Visiting the Gap of Mamore a couple of days ago, we intended to photograph the formidable pass in a way we had not had a chance to when transversing it on bicycles earlier this year. But before we reached the mountain road, we made a detour for a tiny hamlet by the beach at Tullagh Bay, having noticed something there that piqued our curiosity.
On arrival there we saw that a cottage, which had formerly been a crumpling ruin, was being renovated. A man was up on a ladder, laying down the thatch. Of course I could not resist and meandered toward him carefully to watch. Minutes later, we were inside the cottage, being given a historical tour and a telling of its repairs.
Thatched cottages, once iconic of the Irish landscape, had all but disappeared from existence in the past several decades. Unvalued, these structures were abandoned or knocked down nonchalantly by the thousands in favour of contemporary housing. Only in the past few years has an interest in the preservation and restoration of vernacular architecture appeared. Not only for historical reasons, but because, increasingly, it emerges that these structures can be made remarkably energy efficient, breathable, weather-resistant, and eco-friendly, whilst using natural and locally sourced materials - from the stone, to the paint, to the thatch.
The roof, the thatcher explained, was actually flax - harvested from a local field, pleasantly soft to the touch and flexible in its unprocessed state. Excited, I told him I often use linen yarn for knitting but had never seen it in its raw form (the thatched cottages I know all use reeds). He then showed me how flax is turned into linen thread from the raw stalks. To my surprise, not much needs to be done to it. The inner stalk is removed and the outside is combed, until it becomes ever softer and more flexible, almost hair-like. You can get it to a rough, but never the less spinnable state by hand, if need be.
On the subject of spinning, it wasn't long before talk turned to the serpentine monster behind the cottage and the challenges of conquering it by bicycle.
One of the steepest climbs in all of Ireland, the Mamore Gap sits in the northernmost corner of the island, on the Inishowen Peninsula in Donegal. When crossed from north to south, it is a 2 mile ascent with an average grade of 15%. I believe the maximum surpasses 30%, but my computer gets wonky at that point so I can't be exact.

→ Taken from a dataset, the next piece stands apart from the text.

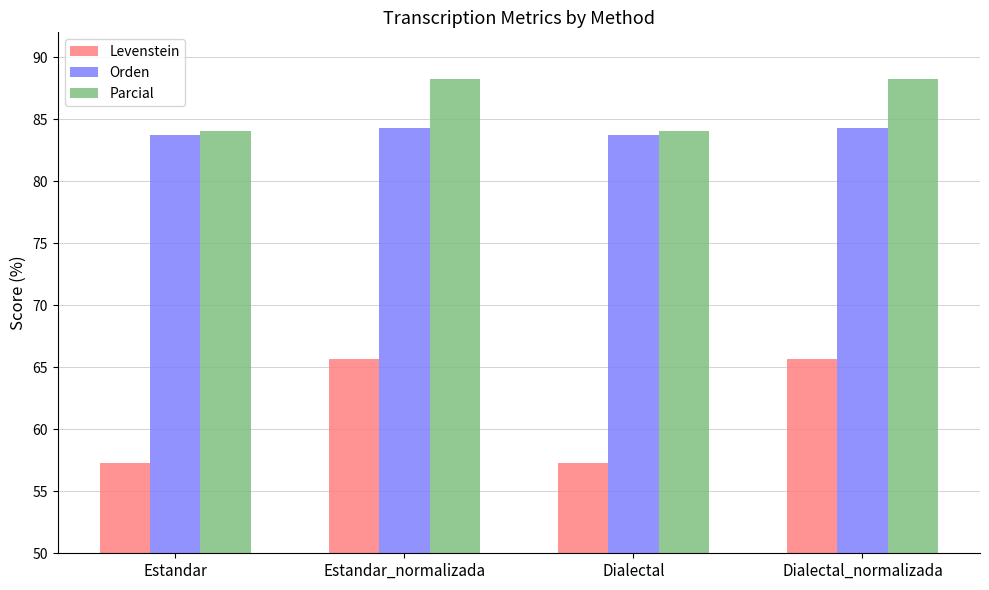

At how many categories does at least one series exceed 81?

4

For the first time, we crossed the Gap of Mamore last September, as part of an 80 mile spin around the peninsula. My husband went up it in 34/32t, all in one go. I dismounted and walked a couple of stretches - most notably the nearly vertical section pictured. And in honesty, I don't think my gearing was at fault. My nerves gave out merely looking at the slope. Its pitch seemed so implausible, my courage failed me.
Many years ago now, the thatcher told us, there was a man who lived in the stone cottage. He owned a horse and cart, as well as a bicycle. He alternated riding them over the Mamore Gap, on his way to the town of Buncrana (and back!) every weekend. The bicycle was, of course, a black 3-speed roadster. High gearing, chaincase, the works. I gulped, despite only half-believing this story, reliving again my own trek up Mamore.
It was the first time I got off to walk on a climb in over 3 years. This had upset me at first. But later, it cheered me. There are still bits of the landscape - and in my own back yard, at that - that can reduce me to a sniveling novice. And isn't that wonderful?
There is familiarity to cycling, but also a never ending capacity for novelty. And it is this which I think keeps so many of us coming back to it - day after day and year after year.
With the very best New Year wishes, I thank you all for reading.